Given the potential for significant impact of changes to the crawler configuration on test results, we have also provided the configuration of each scanner to ensure the accuracy of the results.
Burpsuite: In BurpSuite, we have both crawl and audit enabled for scanning, and the scanning configuration uses Balanced.
Hoyen: The following command was used to run Hoyen:
python3 hoyen.py -u [url]
w3af: In w3af, we enabled all the plugins related to XSS and used web_spider as the crawler.

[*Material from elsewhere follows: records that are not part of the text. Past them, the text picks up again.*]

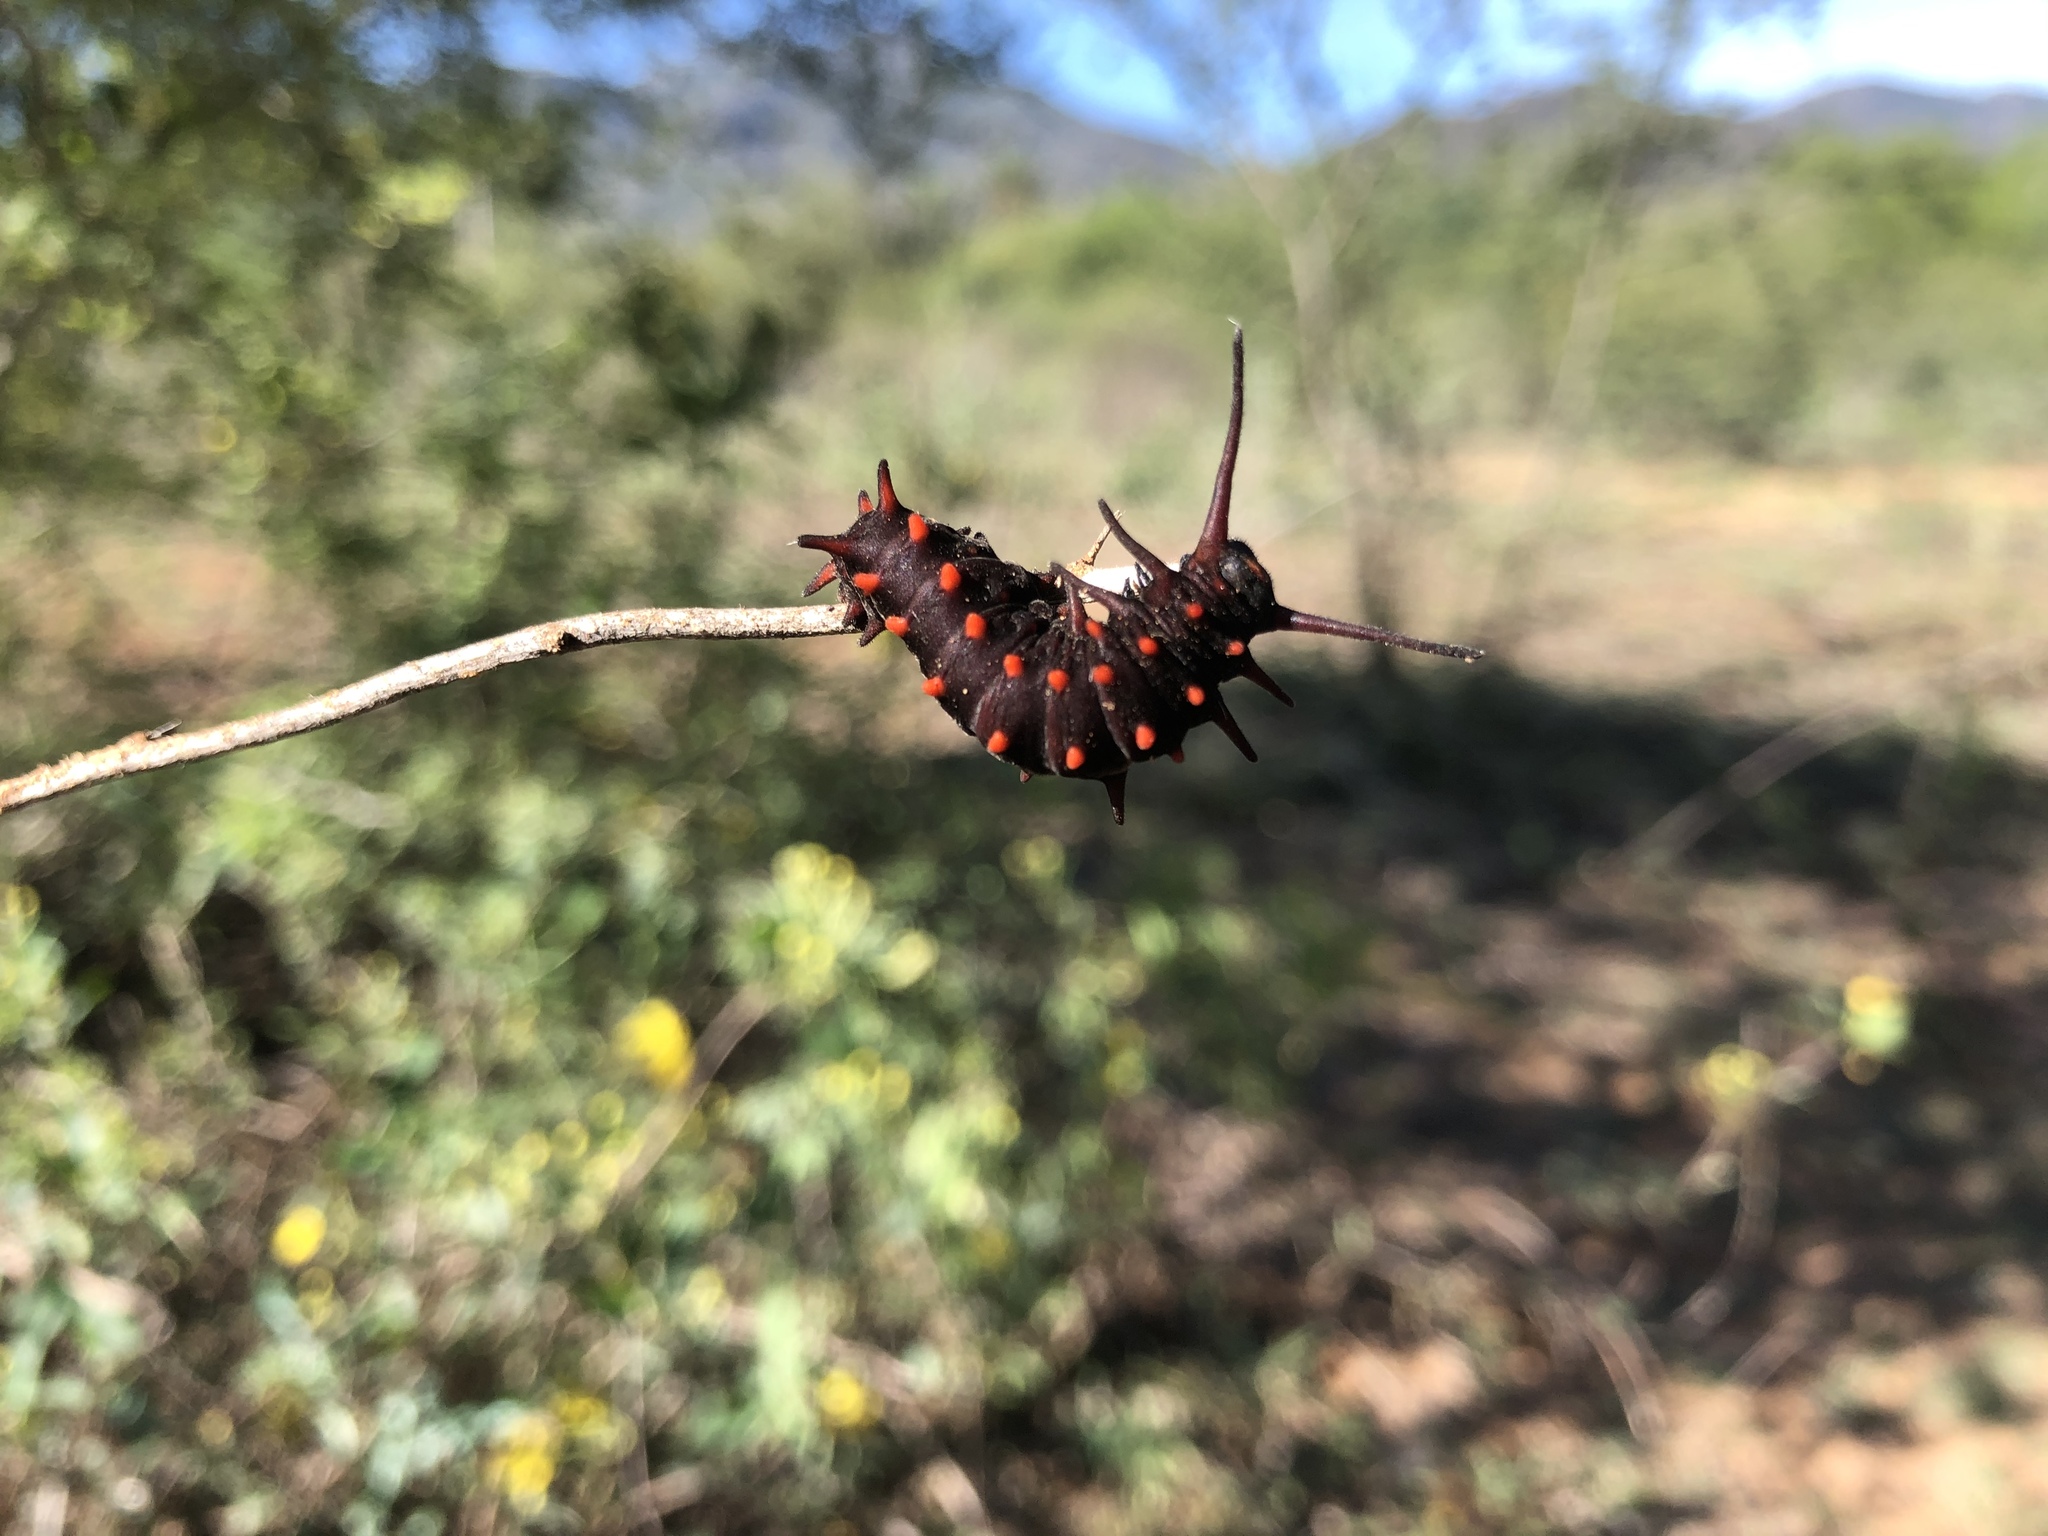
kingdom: Animalia
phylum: Arthropoda
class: Insecta
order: Lepidoptera
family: Papilionidae
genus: Battus
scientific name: Battus philenor
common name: Pipevine swallowtail
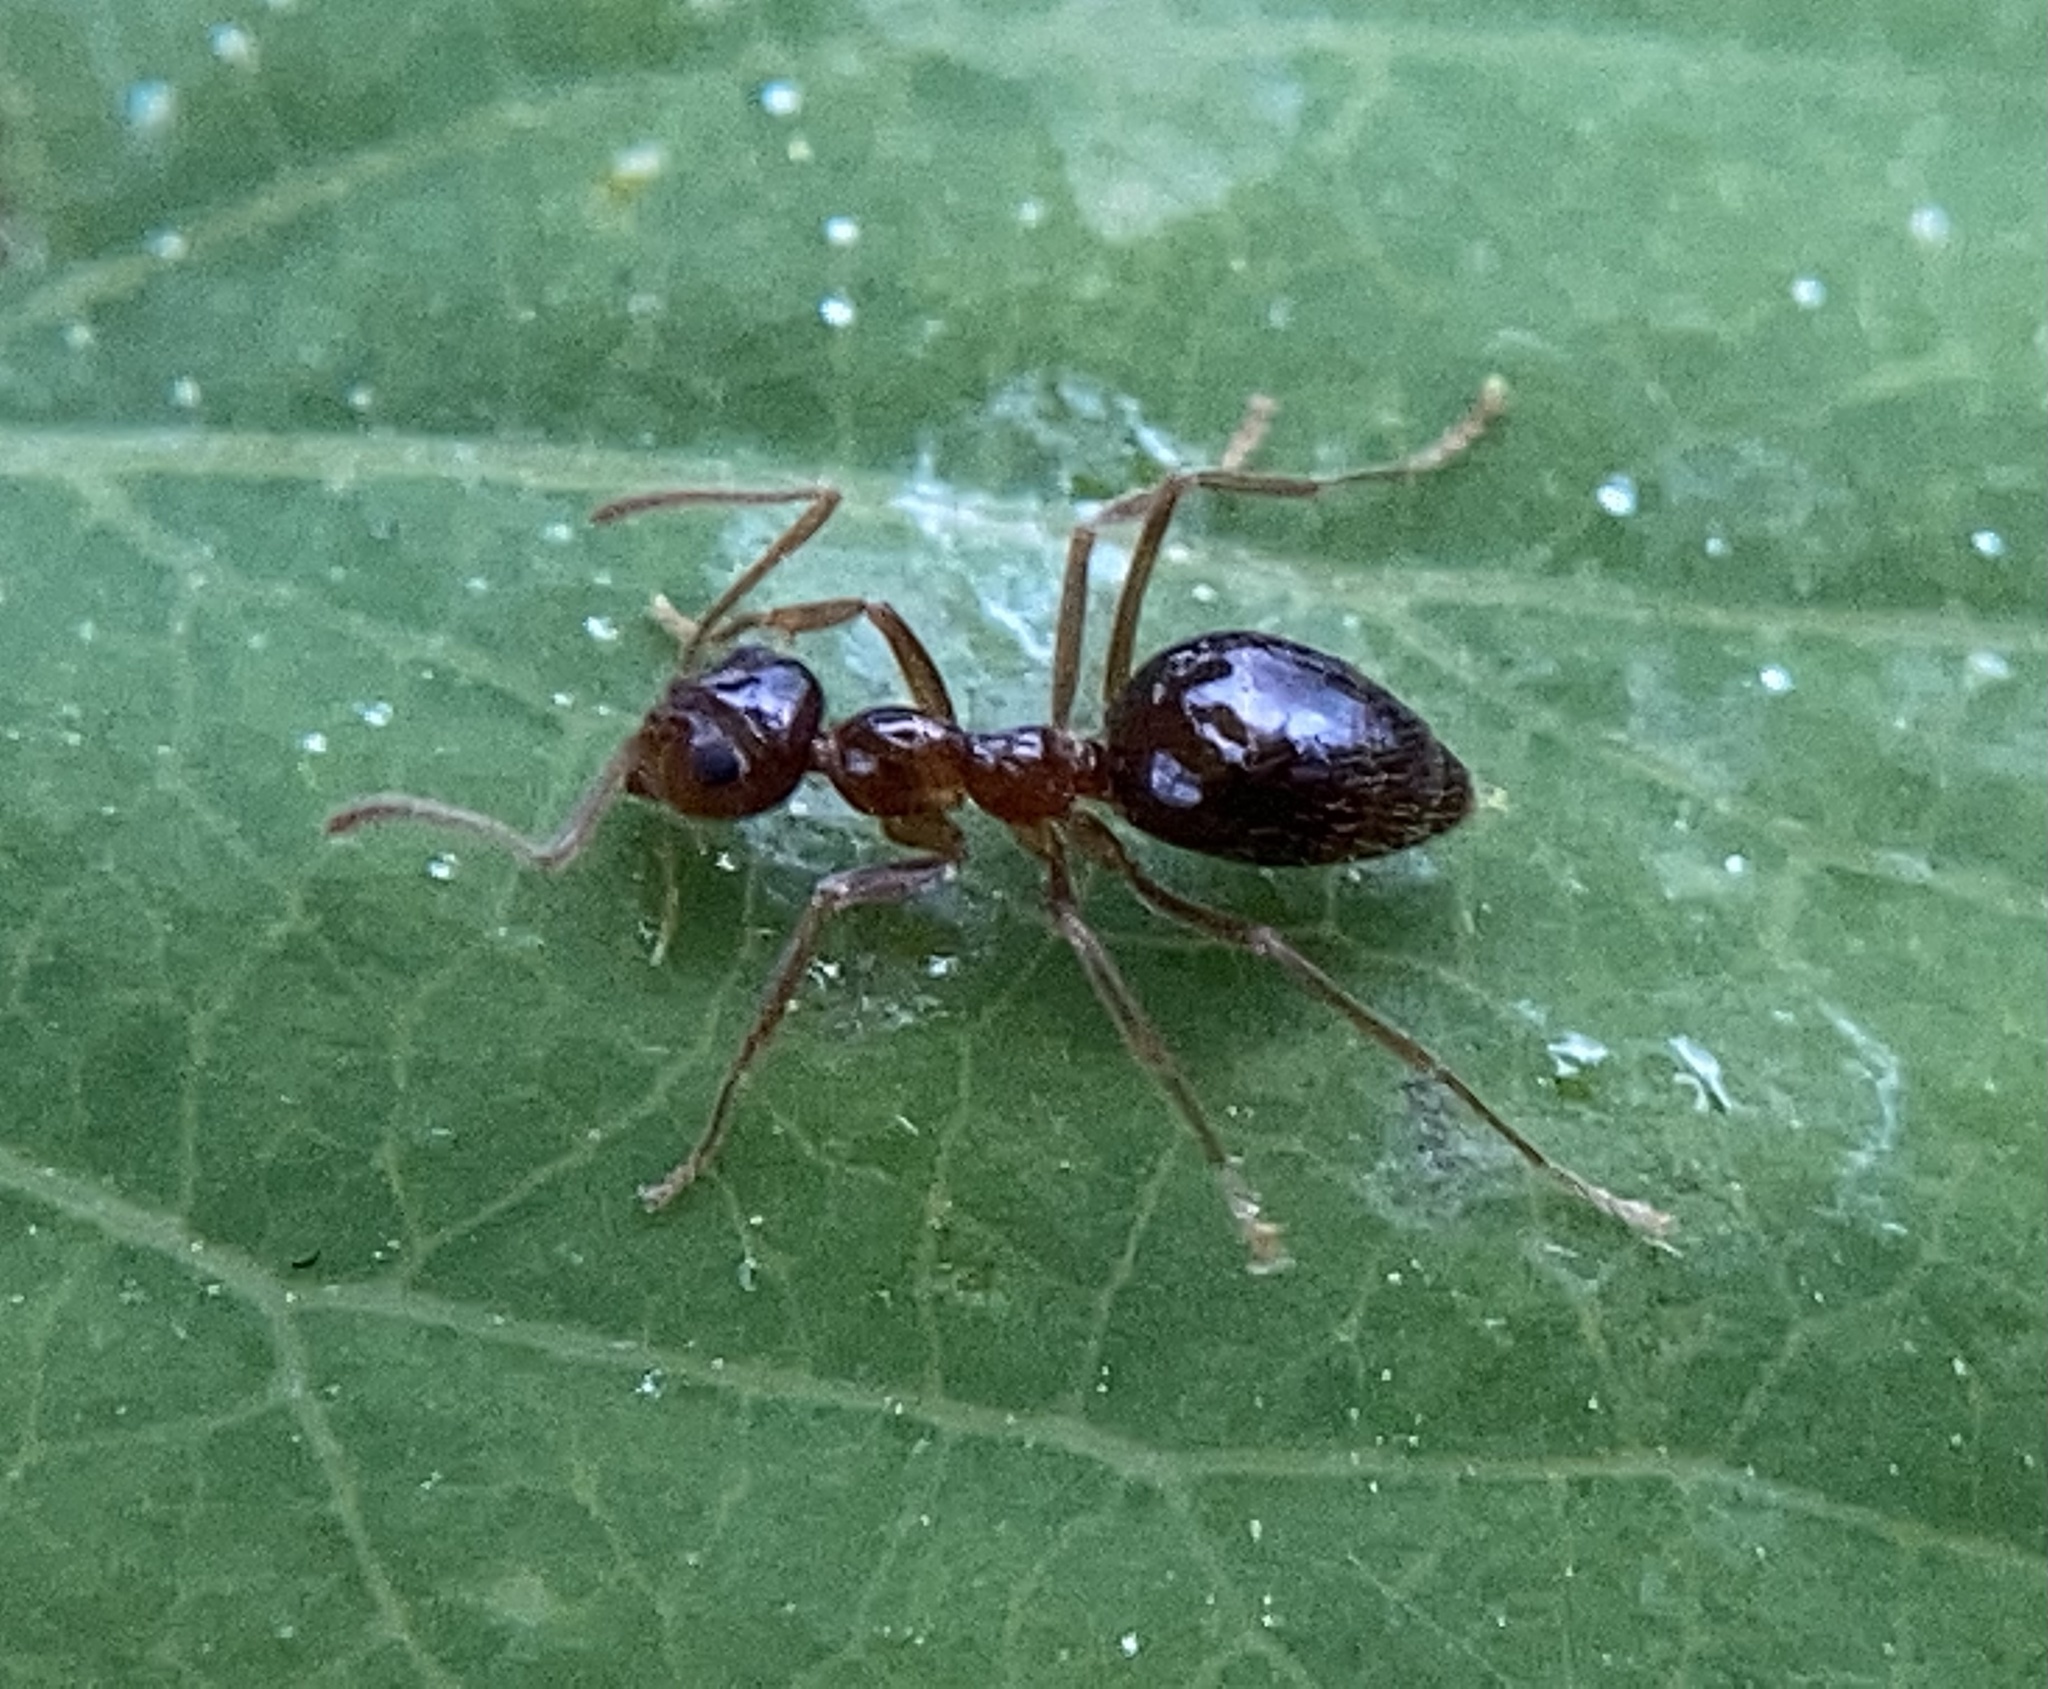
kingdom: Animalia
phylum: Arthropoda
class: Insecta
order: Hymenoptera
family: Formicidae
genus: Prenolepis
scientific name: Prenolepis imparis
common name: Small honey ant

WebExplor: In WebExplor, we changed the URL address in top_sites and ran runWild.sh in shell to start testing.
Xray: Before running Xray it need to run Rad first. Rad acts as a crawler that collects web application data and sends it to Xray by proxy. their commands are as follows:
rad -t [URL] -http-proxy 127.0.0.1:17777
xray webscan --listen 127.0.0.1:17777 --html-output result.html
ZAP: In ZAP, we used the automated scan with both traditional spider and ajax spider.